- [TEXT EXCERPT]:
*** Begin section ***
Sample’s very contemporary blog post engages with deformance theory and moves toward what he calls deformation. One of the sections of the post, entitled “Deformance is a hedge,” posits that deformance “actually reinscribes more conventional acts of interpretation” which is “precisely what is wrong with the idea of deformance: it always circles back to the text.” In a vivid analogy involving Humpty Dumpty, Sample distinguishes his own methodology from McGann’s and Samuels’ in that he would prefer to avoid the reconstruction or the dialogue that is put into play between the original work and the deformance that is a critical aspect of practice. He instead advocates leaving the broken (humanlike) egg on the sidewalk and examining the mess: “the deformed work is the end, not the means to the end.”

Sample admits that his idea is not entirely novel, as this type of deformation occurs in fan fiction and remixes which have “little regard for preserving the original whole.” His own work, Hacking the Accident, utilized the OuLiPo s+7 experiment to deform a scholarly text called Hacking the Academy. One the deformed phrases delights him in it’s reworking of a concept that hits close to home:

"I love that The Chronicle of Higher Education always appears as The Church of Higher Efficiency; it’s as if the newspaper was calling out academia for what it has become—an all-consuming, totalizing quest for efficiency and productivity, instead of a space of learning and creativity."

 Sample accuses deformance of welcoming the deformative practices and then sidestepping them at the last moment. In a way, Sample also uses the deformation to comment on the original text. This post and his blog in its entirety provide an interesting point of entry into the world of DH (deformance and digital) conferences, conversations, and internet presence in general.
*** End section ***
In the excerpt on deformance, which scholarly text did Sample deform to create Hacking the Accident?

- [DATA UNDER STUDY]:
*** Begin section ***
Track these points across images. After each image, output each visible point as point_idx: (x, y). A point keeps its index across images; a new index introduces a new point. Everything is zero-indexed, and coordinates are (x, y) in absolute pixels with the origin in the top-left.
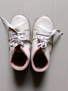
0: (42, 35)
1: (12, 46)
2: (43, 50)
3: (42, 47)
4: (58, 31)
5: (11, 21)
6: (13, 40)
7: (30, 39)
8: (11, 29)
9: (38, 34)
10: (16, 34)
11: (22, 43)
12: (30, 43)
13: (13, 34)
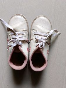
0: (39, 35)
1: (10, 46)
2: (41, 50)
3: (40, 47)
6: (12, 40)
7: (28, 39)
8: (9, 29)
9: (36, 34)
10: (15, 34)
11: (20, 43)
12: (28, 43)
13: (12, 34)
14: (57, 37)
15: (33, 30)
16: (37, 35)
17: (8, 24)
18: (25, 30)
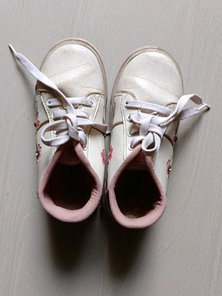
0: (144, 111)
1: (48, 144)
2: (148, 158)
4: (196, 100)
5: (44, 62)
6: (52, 123)
7: (104, 123)
9: (134, 106)
10: (63, 104)
11: (81, 134)
12: (104, 134)
13: (51, 104)
14: (198, 119)
15: (123, 92)
16: (137, 109)
17: (40, 70)
18: (95, 91)
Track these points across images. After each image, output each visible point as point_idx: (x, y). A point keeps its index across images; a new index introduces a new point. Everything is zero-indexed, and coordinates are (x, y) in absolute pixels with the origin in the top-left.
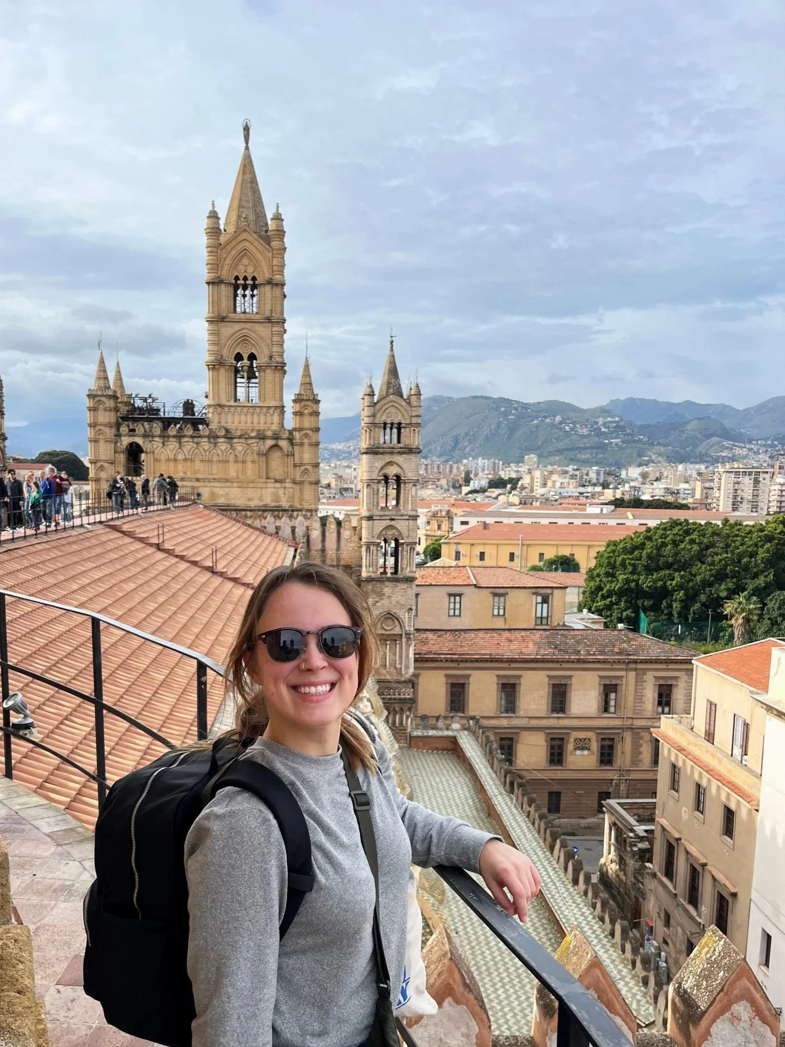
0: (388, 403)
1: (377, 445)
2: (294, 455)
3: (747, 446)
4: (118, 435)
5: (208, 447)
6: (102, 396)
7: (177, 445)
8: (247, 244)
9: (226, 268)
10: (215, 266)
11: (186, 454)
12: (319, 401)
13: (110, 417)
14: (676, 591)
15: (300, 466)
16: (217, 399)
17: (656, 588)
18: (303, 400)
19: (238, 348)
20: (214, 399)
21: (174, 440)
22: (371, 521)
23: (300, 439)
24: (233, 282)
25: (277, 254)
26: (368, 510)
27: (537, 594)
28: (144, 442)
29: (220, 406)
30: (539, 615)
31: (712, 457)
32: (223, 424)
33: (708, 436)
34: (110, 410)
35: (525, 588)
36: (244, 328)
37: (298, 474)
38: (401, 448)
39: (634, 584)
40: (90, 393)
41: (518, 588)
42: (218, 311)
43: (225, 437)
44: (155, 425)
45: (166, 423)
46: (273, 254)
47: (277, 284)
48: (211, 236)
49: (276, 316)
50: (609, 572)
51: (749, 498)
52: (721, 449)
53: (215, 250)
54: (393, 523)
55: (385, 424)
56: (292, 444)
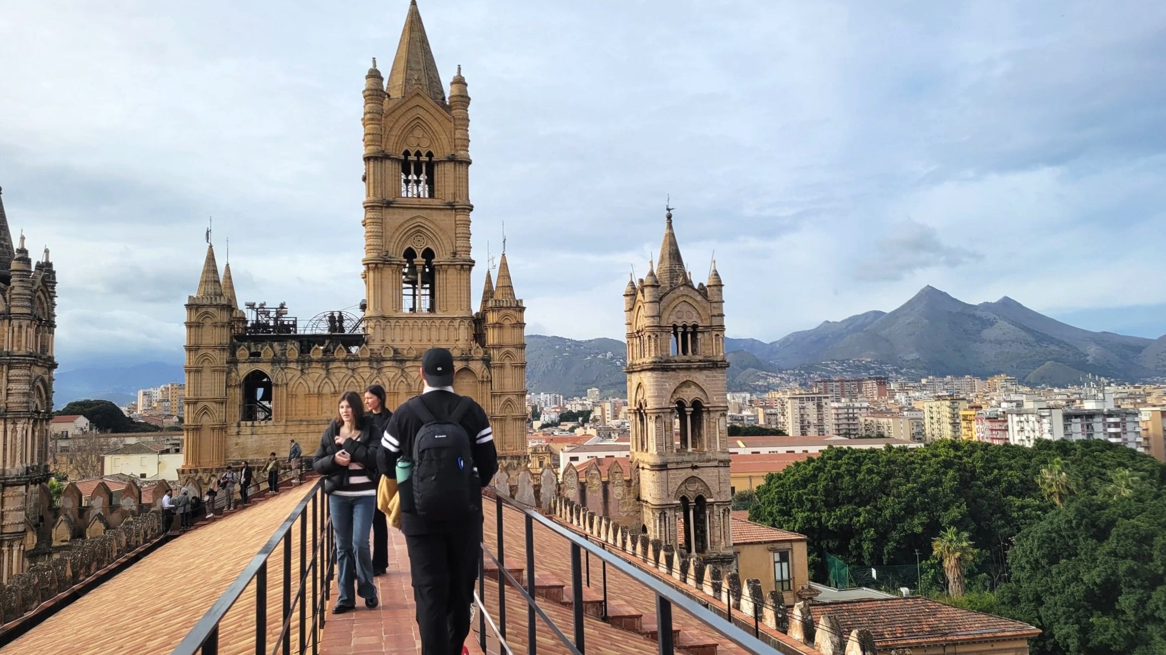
0: (678, 297)
1: (665, 358)
2: (491, 381)
3: (779, 376)
4: (233, 362)
5: (369, 374)
6: (210, 306)
7: (324, 373)
8: (421, 112)
9: (393, 139)
10: (378, 138)
11: (337, 385)
12: (524, 308)
13: (223, 336)
14: (866, 528)
15: (500, 396)
16: (379, 309)
17: (842, 525)
18: (502, 307)
19: (409, 242)
20: (375, 309)
21: (319, 365)
22: (665, 472)
23: (500, 359)
24: (403, 157)
25: (459, 125)
26: (660, 454)
27: (774, 550)
28: (272, 370)
29: (384, 318)
30: (778, 577)
31: (750, 385)
32: (388, 341)
33: (744, 368)
34: (223, 326)
35: (760, 543)
36: (418, 217)
37: (498, 408)
38: (700, 361)
39: (816, 523)
40: (193, 302)
41: (752, 543)
42: (382, 194)
43: (394, 359)
44: (289, 346)
45: (305, 343)
46: (455, 125)
47: (461, 162)
48: (372, 99)
49: (460, 202)
50: (782, 509)
51: (815, 422)
52: (756, 379)
53: (377, 116)
54: (695, 473)
55: (675, 327)
56: (489, 366)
*** End section ***
- [WRITTEN ANSWER]: Hacking the Academy